Hopefully we won't actually have any raw text in Python code. And we could use scripts to scan for raw text, to help enforce this.
I don't know whether you could set the default encoding (via
setdefaultencoding()) to be utf-16-be or utf-16-le, so that even strings created without explicitly specifying Unicode would be created as Unicode strings.
Python string operators
Even with a Unicode string, typical operations on strings won't work properly. I call this the curse of strcmp - things seem to work OK, as long as you're using ASCII (read "English"). But then you start running into problems with European languages that make common use of accented characters, and it totally breaks down with Asian languages like Japanese.
For example, using
if (uniStrA < uniStrB): doesn't work as expected, since it does binary comparison versus true collation. Slicing a Unicode string can also split a code point in half, if it's comprised of two 16-bit code units (surrogate pair). And a grapheme cluster (e.g. "u" + zero width joiner + umlaut) can also get split.
A more obscure example involves transliteration. Python tries to leverage Unicode data to handle upper and lower-casing of text. But this is actually locale-dependent; for example, upper-casing a lower-case 'i' in Turkey should give you u0130 (LATIN CAPITAL LETTER I WITH DOT ABOVE), not "I".
We could create an ICU string class that you use everywhere versus built-in Python operators. But then you have to make sure all your code doesn't accidentally use the built-in support.
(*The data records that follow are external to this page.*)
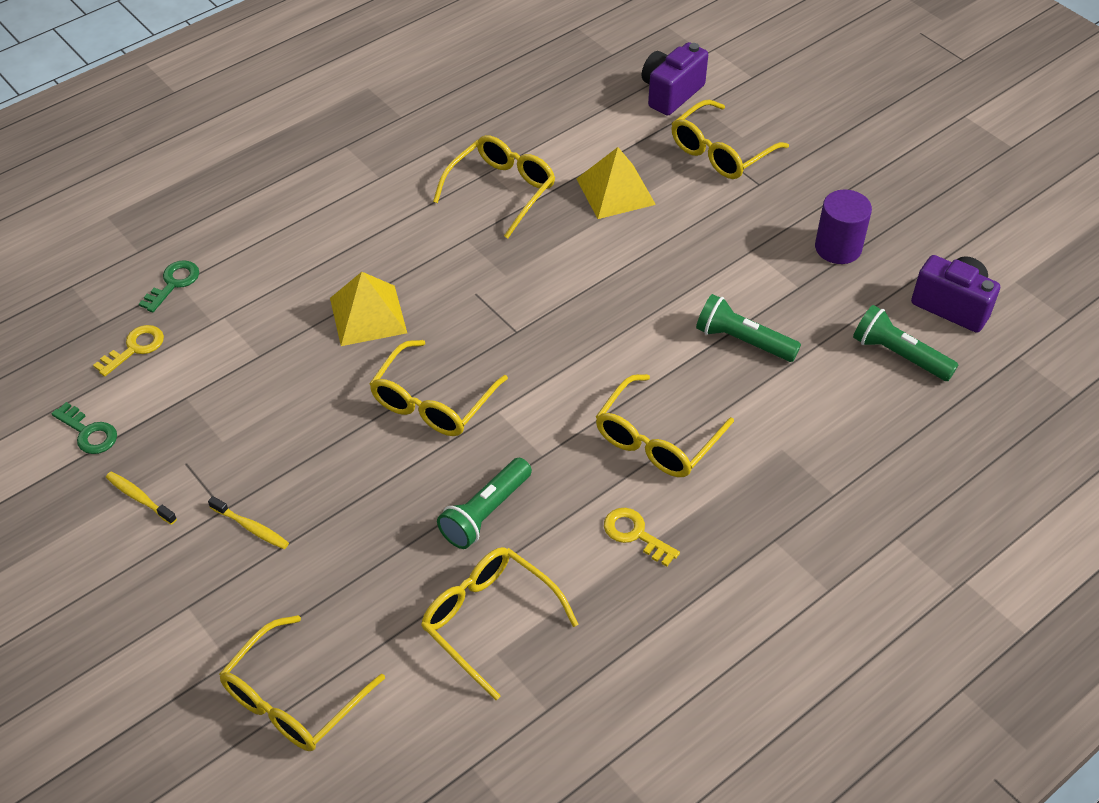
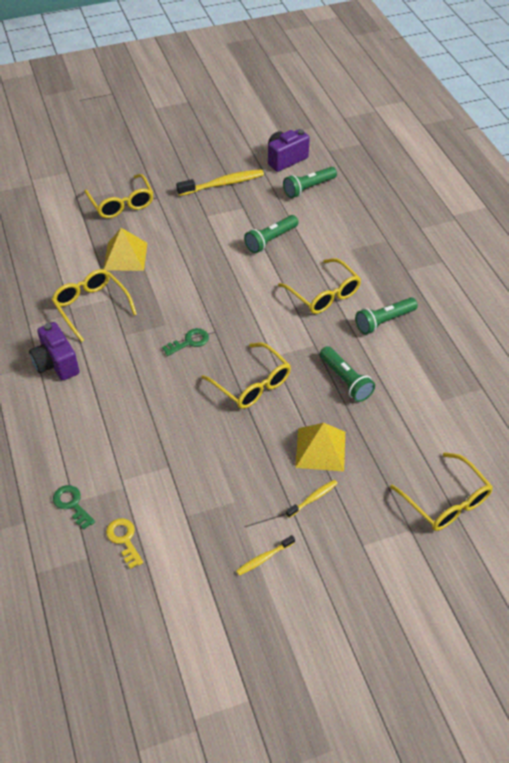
camera: 70 degrees left, 0 degrees up
(88, 432) = (191, 581): green key -> green key (189, 342)
(368, 315) = (163, 399): yellow pyramid -> yellow pyramid (320, 449)
(489, 620) = (419, 397): yellow glasses -> none
(635, 534) = (384, 321): yellow key -> green flashlight
(671, 93) = (57, 208): purple camera -> purple camera (56, 364)
(838, 248) = (223, 184): purple cylinder -> yellow toothbrush

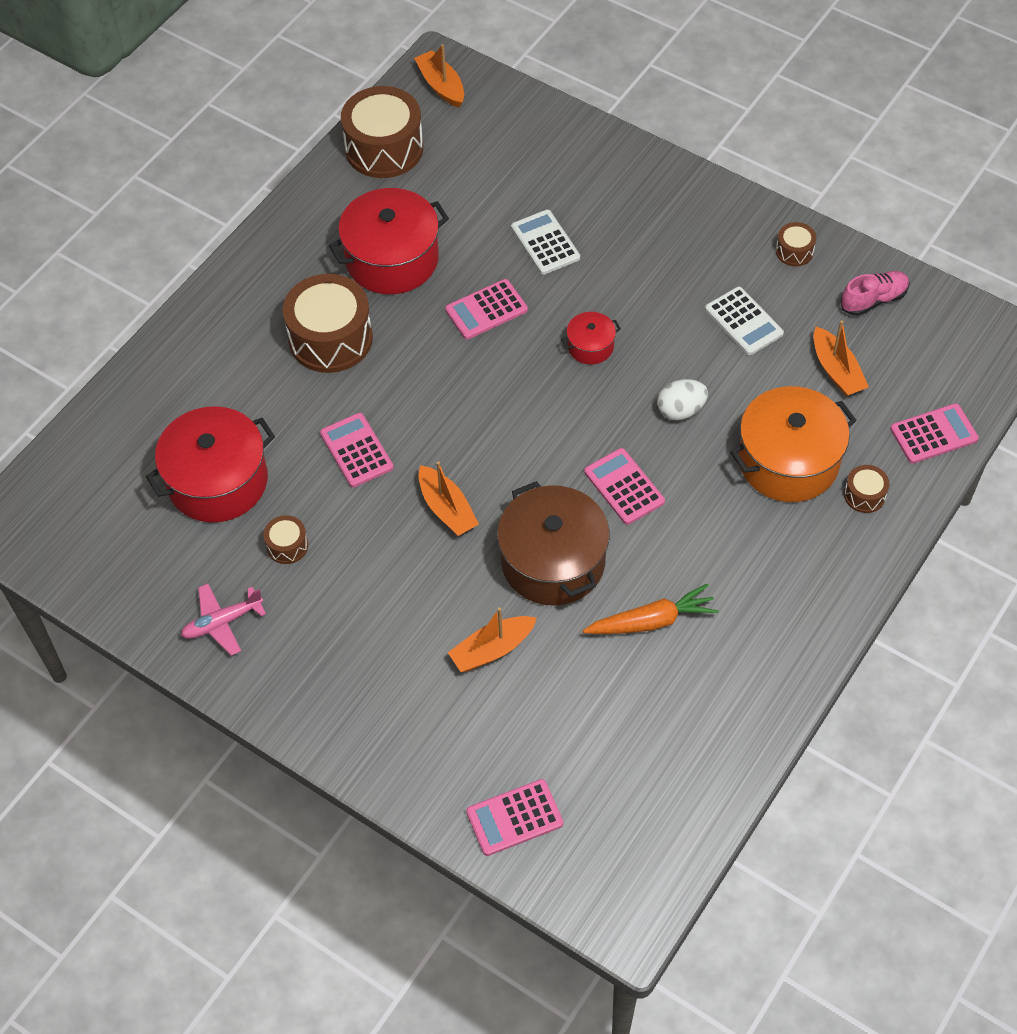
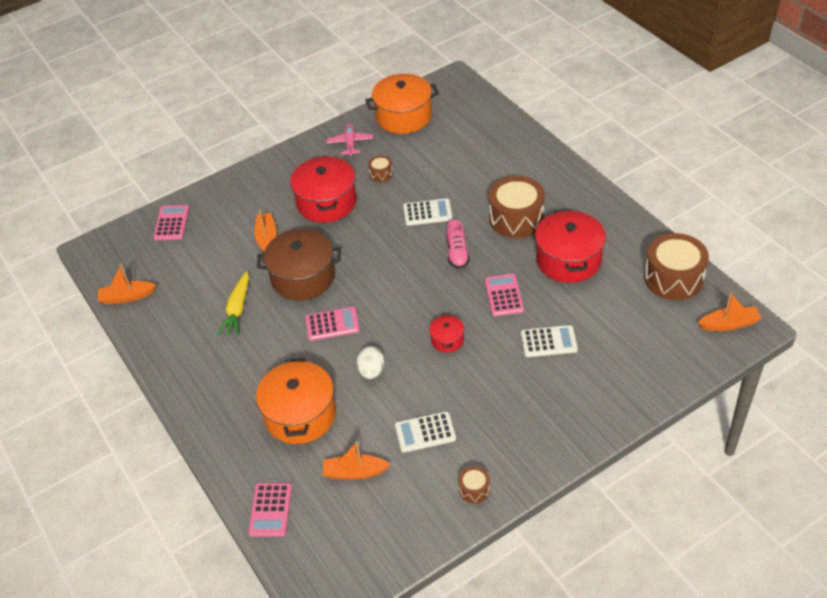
camera: 115 degrees right, 10 degrees down
(128, 567) = (403, 116): none -> orange pot
(218, 481) = (438, 155): red pot -> red pot (326, 202)
(356, 450) = (427, 213): pink calculator -> white calculator
(447, 509) = (365, 241): orange boat -> orange boat (127, 297)
(652, 621) = (237, 309): orange carrot -> yellow carrot
(864, 495) = (250, 447): brown drum -> none
(873, 300) = (404, 523): pink shoe -> pink shoe (457, 253)

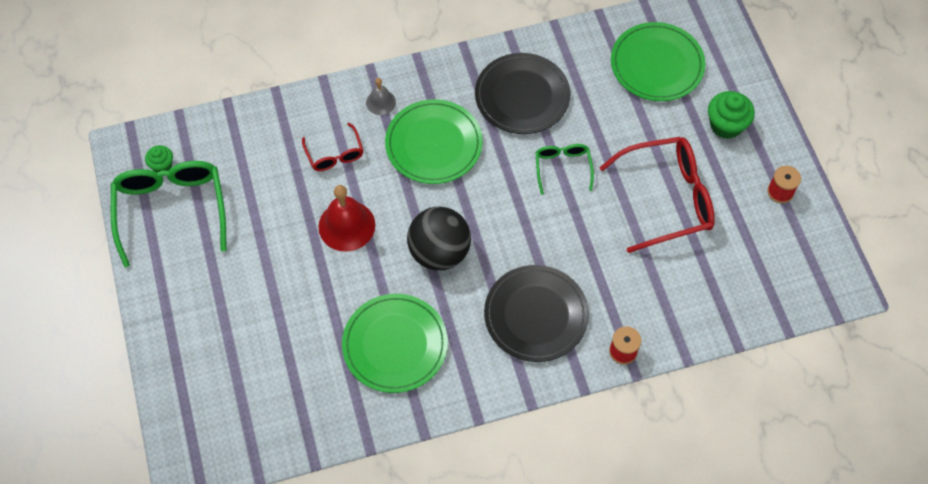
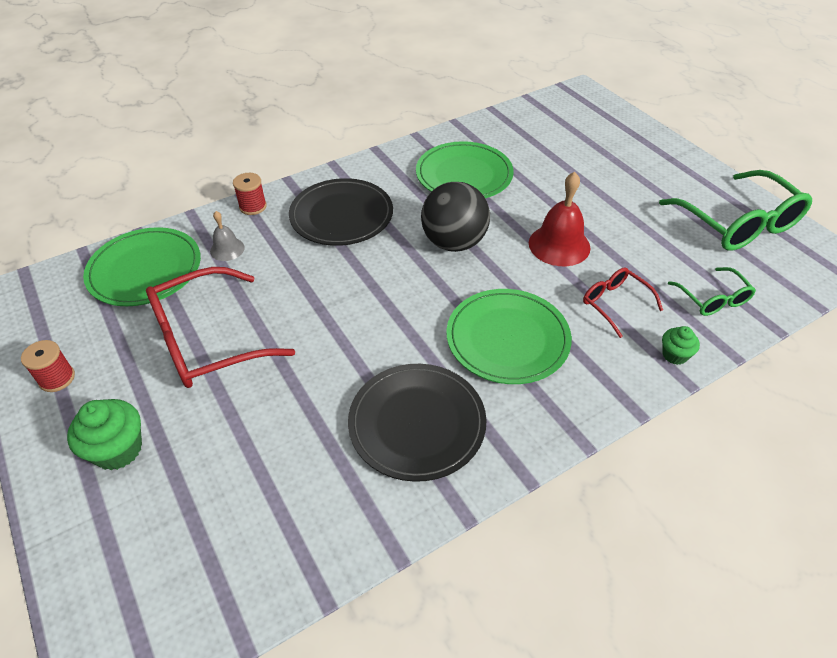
camera: 165 degrees right, 15 degrees down
(162, 165) = (785, 256): green cupcake -> green cupcake (674, 355)
(380, 102) = (598, 372): grey bell -> grey bell (227, 249)
(562, 168) = (341, 346): green glasses -> green glasses (713, 299)
(657, 64) = (220, 523): green plate -> green plate (145, 270)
We could modify Python to use ICU for Unicode string operations, perhaps under the control of a switch (or triggered by the locale selected). But I've heard that getting Python to accept direct use of ICU isn't likely, and it also might cause unexpected results (e.g. a slice winds up being empty, because the requested index is in the middle of a grapheme cluster).
Python support for I18N
Python tries to leverage the standard "C" libraries as much as possible. This leads to problems in areas of I18N support, for things like locales, date/time, etc. The two common problems are that the library support is lacking, or there are platform dependencies that make it hard to work in a nice cross-platform manner.
One solution is to use external (non-core) Python modules such as mxDate.
Another approach is to wrap ICU so that it can be used from Python to provide the required I18N support.